Significant Variations Between Sectors in Previous Year

While municipal bond volume was essentially flat by par value in 2014, there were significant variations from sector to sector.

Education was down 5% and healthcare slipped 14%. On the other hand, general purpose was up 6%, utilities grew 15% and public facilities expanded 26%.

The sectors' relative strengths or weaknesses should be thought of in the context of the refundings that took place in the second half of the year due to falling interest rates, according to Citi senior municipal strategist George Friedlander.

The sectors that do long-duration, project-related issuances were where most of the refundings took place, he said.

This explanation helps to explain why utilities issuance was up, Friedlander said.

Most of it was refunding. Whereas overall issuance was up 3% in the third quarter and 30% in the fourth quarter, the figures for the utilities were 42% and 80%, respectively.

Bank of America Merrill Lynch head of municipal bond research Phil Fischer agreed that refundings were the explanation.

Education bonds usually have comparatively short maturities, making them unlikely to refund, which contributed to the sector's decline, he said.

"Many enterprise systems — water, sewer, electric, transportation — need infrastructure improvements that can't be deferred any longer," said Evercore director of municipal research Howard Cure.

"This could be driven by either government mandate, as in consent decrees by the federal government, to upgrade water or sewer systems, or a need to address neglected infrastructure before it becomes a safety hazard such as crumbling roadways and bridges," he explained.

The healthcare sector was down due to uncertainties connected with the Affordable Care Act and an excess of brick-and-mortar buildings due to an increasing emphasis on outpatient care, Friedlander said.

The excess of all these buildings was also connected with the large number of mergers that are continuing in the sector.

Many states have pulled back on education funding since 2010 said BMO Capital Markets managing director Justin Hoogendoorn.

Besides the shifts in sectoral issuance, in 2014 there were many sharp twists in the subsectors.

In the utilities sector, the gas subsector went up 720% by par value.

The substitution of natural gas for coal, which has been going on for a while, picked up pace in the year, Fischer said.

Much of this work required municipal bonds.

Also in utilities, state agencies issuance went up 95% and that of districts went up 64%.

By comparison, in the same sector issuance went down 67% in counties and parishes.

Friedlander tied this to the second half's refunding surge. Much of the utilities issuance from the counties and has short maturities and is unlikely to be refunded, he said.

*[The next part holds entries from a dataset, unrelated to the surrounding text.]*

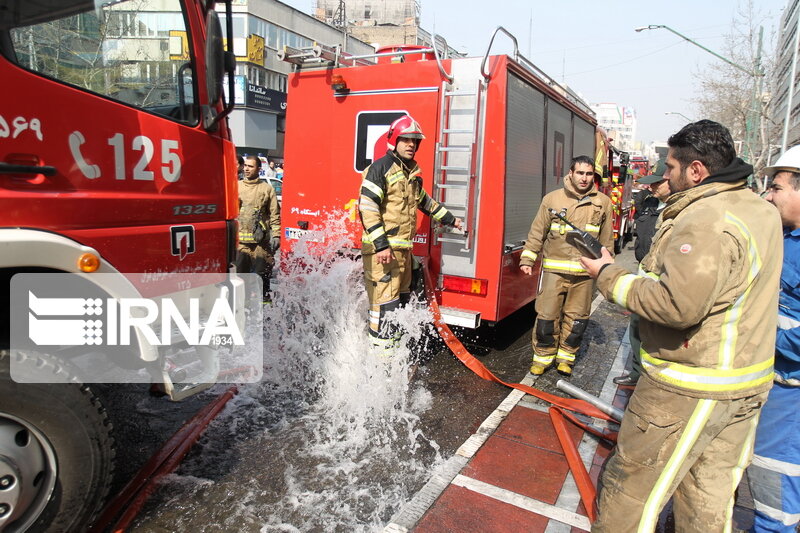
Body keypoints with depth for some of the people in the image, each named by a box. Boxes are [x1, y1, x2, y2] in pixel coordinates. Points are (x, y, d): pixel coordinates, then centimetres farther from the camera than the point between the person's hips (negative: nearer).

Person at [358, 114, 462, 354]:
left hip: (403, 248, 9)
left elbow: (424, 202, 32)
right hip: (382, 249, -9)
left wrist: (450, 219, 35)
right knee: (385, 304, -8)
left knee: (401, 301, 17)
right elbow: (367, 207, -17)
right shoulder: (380, 168, -10)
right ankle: (382, 353, 2)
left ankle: (397, 350, 31)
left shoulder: (413, 172, 17)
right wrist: (381, 244, -22)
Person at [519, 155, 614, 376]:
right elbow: (537, 232, 3)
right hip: (554, 269, -1)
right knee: (547, 316, 1)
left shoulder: (603, 203, 5)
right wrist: (527, 259, -2)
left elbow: (606, 240, 12)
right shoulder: (552, 199, 1)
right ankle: (543, 356, 18)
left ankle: (566, 357, 26)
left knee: (577, 318, 9)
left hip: (585, 272, 2)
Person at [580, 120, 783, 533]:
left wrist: (609, 276, -17)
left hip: (691, 390, -9)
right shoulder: (761, 210, 11)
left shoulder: (705, 220, -21)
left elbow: (678, 304, -29)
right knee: (711, 496, 21)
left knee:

In the public-facilities sector, stadium and sports complex issuance was up 218% in 2014.

There's an expanding interest in building public facilities to support public interest in sports, Fischer said. Refinancing may have been a factor in this growth, he added.

In the transportation sector, the toll roads, highways and streets subsector grew by 21%.

Since the transportation trust fund is driven by the federal fuel tax and is running a deficit, there is less money from the federal government for transportation, Cure noted.

"State and local governments resorted to debt financed by increases in various transportation-related taxes and fees," he said.

There have been several new toll projects that have just started, Friedlander said. States felt a little flusher with money and because of this, they did more highway financings. Finally, many toll road bonds have long maturities and were refunded.

Fischer had alternate explanations for the bond volume growth for toll roads, highways and streets. Public-private partnership activity is growing, he said. There is a great need for a variety of types of infrastructure and bonds provide three quarters of the finances for infrastructure.

Higher education issuance was down 21% since the sector is seeing fewer students enroll due to demographic and cost factors, Friedlander said.

"While colleges want improved facilities in order to compete, they have to weigh that against the continued pressure to balance financial operations, particularly where schools are increasing the amount of financial aid in order to fill seats," Cure said.

In the education sector, taxable issuance was down 61% in the year, compared to a decline of 30.7% for all municipal bonds. The overall decline was because munis' ratios to Treasuries were down, Fischer noted.

The universities' taxable issuance was down even more because they have greater than average flexibility about their issuance, he said.

Finally, in the education sector, district issuance was up 18% by par value and nearly 4% by number of issues, even as par value and number of issues were down in the education sector. Friedlander said school districts were replacing obsolete schools for kindergarten to 12th grade schools.